Tekrar yorum yazmak istedim siteyi incelerken. Galiba bu sitenin kurucusu veya kurucuları Türkçe’ye gerçekten önem veriyor ve doğru kullanılmasına özen gösteriyor. Benim düşüncem %100 haklısınız ve doğru yolda ilerliyorsunuz. Bu site benim için en güzel site.
çok güzel bir site ödevlerimi hep burada yapıyorum size çok teşekkür ediyorum…
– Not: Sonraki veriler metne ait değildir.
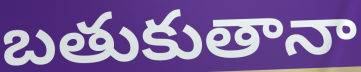
బతుకుతానాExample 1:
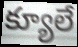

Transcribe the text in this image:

క్యూలే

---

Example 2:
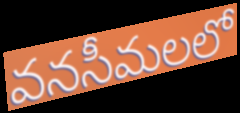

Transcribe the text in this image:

వనసీమలలో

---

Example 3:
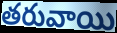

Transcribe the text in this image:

తరువాయి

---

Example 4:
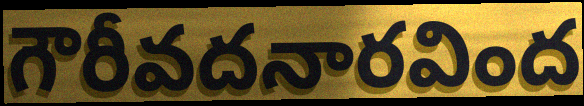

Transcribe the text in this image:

గౌరీవదనారవింద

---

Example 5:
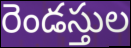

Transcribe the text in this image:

రెండస్తులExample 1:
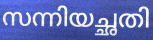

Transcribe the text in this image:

സന്നിയച്ഛതി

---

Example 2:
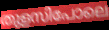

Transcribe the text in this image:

തുളസിപോലെ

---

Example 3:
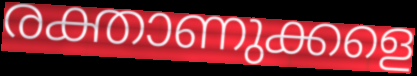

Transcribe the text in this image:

രക്താണുക്കളെ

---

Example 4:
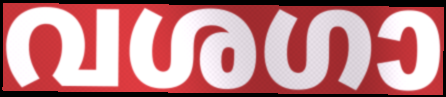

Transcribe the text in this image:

വശഗാ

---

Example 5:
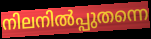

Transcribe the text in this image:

നിലനിൽപ്പുതന്നെ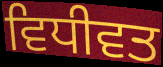
ਵਿਧੀਵਤ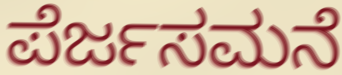
ಪೆರ್ಜಸಮನೆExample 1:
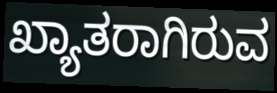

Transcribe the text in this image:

ಖ್ಯಾತರಾಗಿರುವ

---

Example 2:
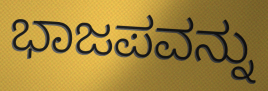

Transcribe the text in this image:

ಭಾಜಪವನ್ನು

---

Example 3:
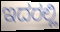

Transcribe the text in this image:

ಇದರಲ್ಲಿ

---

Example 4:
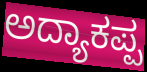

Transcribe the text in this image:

ಅದ್ಯಾಕಪ್ಪ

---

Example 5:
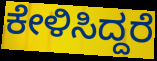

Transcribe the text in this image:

ಕೇಳಿಸಿದ್ದರೆ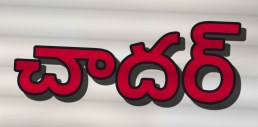
చాదర్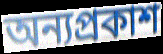
অন্যপ্রকাশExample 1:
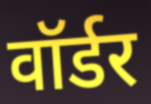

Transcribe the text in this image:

वॉर्डर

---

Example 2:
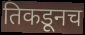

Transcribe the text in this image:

तिकडूनच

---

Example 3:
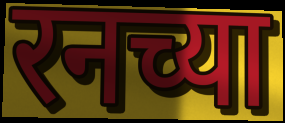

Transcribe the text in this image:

रनच्या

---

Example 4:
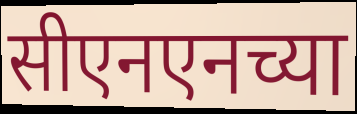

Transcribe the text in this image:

सीएनएनच्या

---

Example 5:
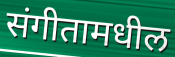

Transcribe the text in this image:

संगीतामधील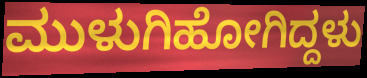
ಮುಳುಗಿಹೋಗಿದ್ದಳು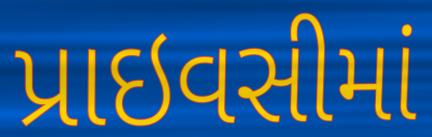
પ્રાઇવસીમાંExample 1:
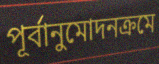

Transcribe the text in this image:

পূর্বানুমোদনক্রমে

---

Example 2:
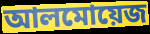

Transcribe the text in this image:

আলমোয়েজ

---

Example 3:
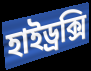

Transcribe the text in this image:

হাইড্রক্সি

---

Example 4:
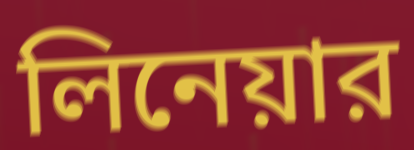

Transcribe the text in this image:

লিনেয়ার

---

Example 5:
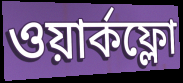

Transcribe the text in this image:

ওয়ার্কফ্লোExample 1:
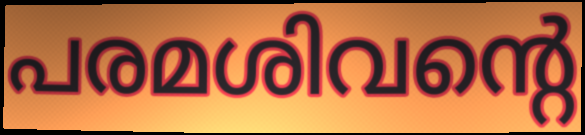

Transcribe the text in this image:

പരമശിവന്റെ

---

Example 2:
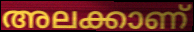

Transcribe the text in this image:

അലക്കാണ്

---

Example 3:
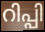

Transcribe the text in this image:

റിപ്പി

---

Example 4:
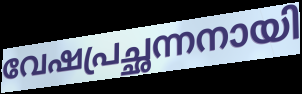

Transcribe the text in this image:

വേഷപ്രച്ഛന്നനായി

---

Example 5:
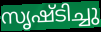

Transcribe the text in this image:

സൃഷ്ടിച്ചുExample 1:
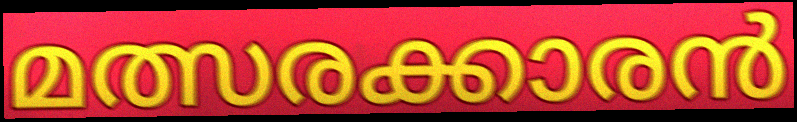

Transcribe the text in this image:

മത്സരക്കാരൻ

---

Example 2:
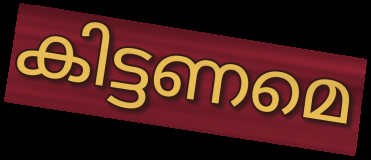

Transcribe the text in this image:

കിട്ടണമെ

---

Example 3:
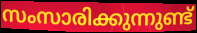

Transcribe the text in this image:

സംസാരിക്കുന്നുണ്ട്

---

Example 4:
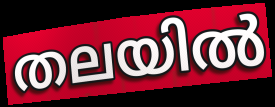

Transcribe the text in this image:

തലയിൽ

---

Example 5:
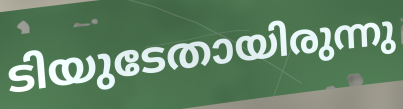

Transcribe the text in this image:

ടിയുടേതായിരുന്നു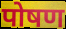
पोषण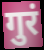
गुरंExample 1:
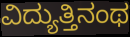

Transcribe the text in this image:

ವಿದ್ಯುತ್ತಿನಂಥ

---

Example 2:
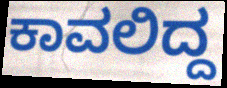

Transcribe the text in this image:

ಕಾವಲಿದ್ದ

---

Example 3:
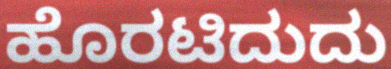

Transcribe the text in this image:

ಹೊರಟಿದುದು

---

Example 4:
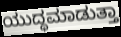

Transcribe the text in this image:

ಯುದ್ಧಮಾಡುತ್ತಾ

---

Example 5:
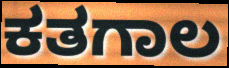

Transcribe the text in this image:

ಕತಗಾಲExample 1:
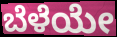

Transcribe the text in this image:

ಬೆಳೆಯೇ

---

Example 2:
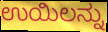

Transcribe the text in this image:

ಉಯಿಲನ್ನು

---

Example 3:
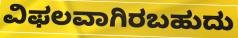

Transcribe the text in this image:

ವಿಫಲವಾಗಿರಬಹುದು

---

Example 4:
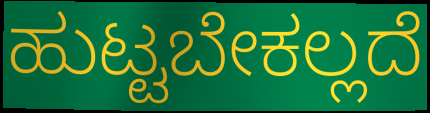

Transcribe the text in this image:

ಹುಟ್ಟಬೇಕಲ್ಲದೆ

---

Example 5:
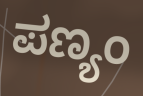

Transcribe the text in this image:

ಪಣ್ಯಂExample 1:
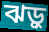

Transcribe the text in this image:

ঝড়ু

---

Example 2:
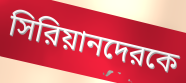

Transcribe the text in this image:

সিরিয়ানদেরকে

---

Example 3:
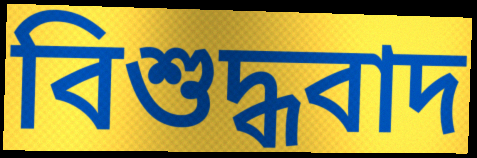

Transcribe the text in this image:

বিশুদ্ধবাদ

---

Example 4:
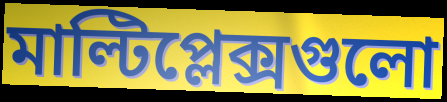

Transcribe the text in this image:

মাল্টিপ্লেক্সগুলো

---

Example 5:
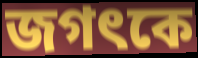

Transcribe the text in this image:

জগৎকেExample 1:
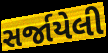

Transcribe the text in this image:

સર્જાયેલી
Yorumları görelim bu site süperr… 🙂
harikadan öte
“Tapınaktaki kaynak milattan önce 700’lerde, tapınak milattan önce 550’de Lidya kralı Croesus’un isteği ile yapılmış.”
cümlesi çok saçma ne demek istediğiniz belli değil düzeltin lütfen.
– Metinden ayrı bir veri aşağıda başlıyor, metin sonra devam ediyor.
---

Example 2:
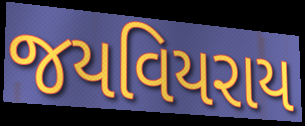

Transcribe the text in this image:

જયવિયરાય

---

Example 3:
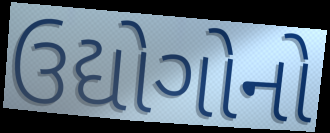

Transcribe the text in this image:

ઉદ્યોગોનો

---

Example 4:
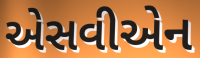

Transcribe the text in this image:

એસવીએન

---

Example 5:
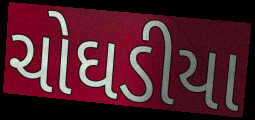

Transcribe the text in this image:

ચોઘડીયા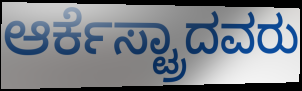
ಆರ್ಕೆಸ್ಟ್ರಾದವರುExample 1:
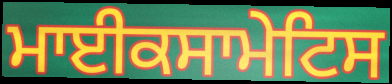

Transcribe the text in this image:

ਮਾਈਕਸਾਮੇਟਿਸ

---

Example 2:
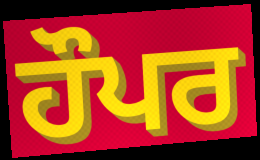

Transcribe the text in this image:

ਹੌਪਰ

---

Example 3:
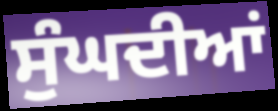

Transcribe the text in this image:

ਸੁੰਘਦੀਆਂ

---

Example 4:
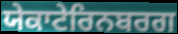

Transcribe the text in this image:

ਯੇਕਾਟੇਰਿਨਬਰਗ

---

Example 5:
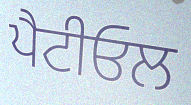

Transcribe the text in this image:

ਪੈਟੀਓਲ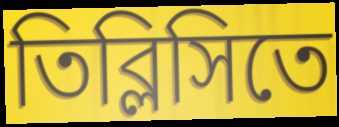
তিব্লিসিতে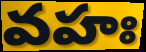
వహః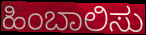
ಹಿಂಬಾಲಿಸು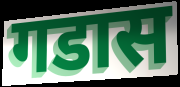
गडास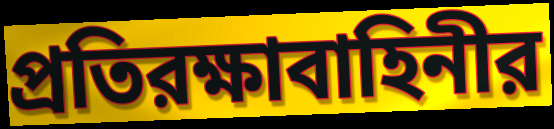
প্রতিরক্ষাবাহিনীর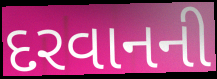
દરવાનનીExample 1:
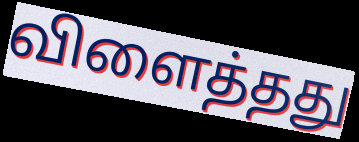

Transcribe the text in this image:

விளைத்தது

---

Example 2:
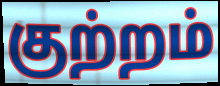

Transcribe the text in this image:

குற்றம்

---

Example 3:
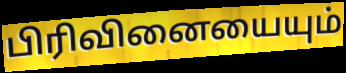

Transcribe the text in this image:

பிரிவினையையும்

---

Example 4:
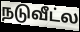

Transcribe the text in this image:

நடுவீட்ல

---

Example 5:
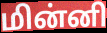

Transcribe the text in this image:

மின்னி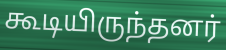
கூடியிருந்தனர்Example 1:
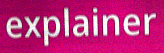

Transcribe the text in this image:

explainer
Çok işime yaradı.Emeği geçenlere teşekkürler.:)
Antik konular hakkındaki kaynakların ortya konularak okunması ve tartışılması çok güzel..Yalnız antic argümanlarda yüzdeyüzlük bir gerçeklik aramamak gerekiyor.Çünkü antic taraihçiler arasında bile, benzer bazı çelişkiler bulunabilir. Burada önemli olan şey, eski kaynakları yorumlarken hata yapmamaktır. Tapınağın büyüklüğü konusunda verilen kaynak bilgileri de birbirleriyle çelişebilir. Önemli olan şey, o tarihlerde böyle muhteşem bir yapıtın meydana getirilmesidir. Yazıda, MÖ 700 tarihine yollama yapılmış ama Tapınağın yapımının yine MÖ 550 yılında tamamlandığı söylenmektedir.Ancak bazı kayıtlarda, Tapınaktan once orada bir SUNAK’ın olduğu belirtiliyor. Bu tarihlerde Anadoluda hala Hitit-Luwi Dili konuşulmaktadır. Ancak pek tabii ki, Helenistik dönemden once ve sonra Egede antic Yunan Dilleri konuşulmakta idi. Yazının devamında da,Tapınağın 356 yılında HEROSTRATUS tarafından yakıldığı ve hatta onarımlardan sonar 262 yılında GOTLR’ın saldırısında yeniden yakıldığı yazılıyor. Yalnız burada bir hata yapılarak, Tapınağın müritlerinin çoğunlukla Hiristiyan olduğu belirtilmektedir. Halbuki o tarihte henüz daha Hiristiyanlık ve İsa peygamber ortada yok.Hiristiyanlık, Tapınağın yakılmasında 380 yıl sonra ortaya atıldı ve yayılmaya başlandı.O tarihte Kudüste ve çevresinde Müsevilik Dini hüküm sürmekteydi.Anadoluda ise hala Çok Tanrılı Dinlere inaniliyordu.Hititler dönemindeki KİBELE Bereket Tanrısının yerini APASA’da(Efes) ARTEMİS almıştı.Anadoluda hala, Tanrıların kadın olduğuna inanılıyordu. Yunan yayılmacılığından sonar, Ataerkil aile anlayışıyla Tanrılar da ERKEK’leşti.Tapınağın yakılması olağandı çünkü,Müsevilik Dinine tepki Dini olarak ortaya yeni bir Din çıkacağı söyleniyordu.Müsevilikte ve ortaya yeni çıkacak Hiristiyanlıkta,ÇOK TANRI İNANCI yoktu. Bu nedenlerle, eski inanç Tapınaklarına karşı bir tepki duyuluyordu. Bizler, Anadolumuzda bu Tarihi yaratıp bize emanet eden o insanlara bin kere rahmet verelim. Eleştirmek, bilmekten daha zordur.Bu hassasiyeti dikkate alarak yapılanları küçümsemeden sunabileceğimiz katkıları sunmaya çalışalım. Bu bilgileri bizlere sunan sitelere de teşekkürlerimizi bildirerek sevgiler sunuyorum.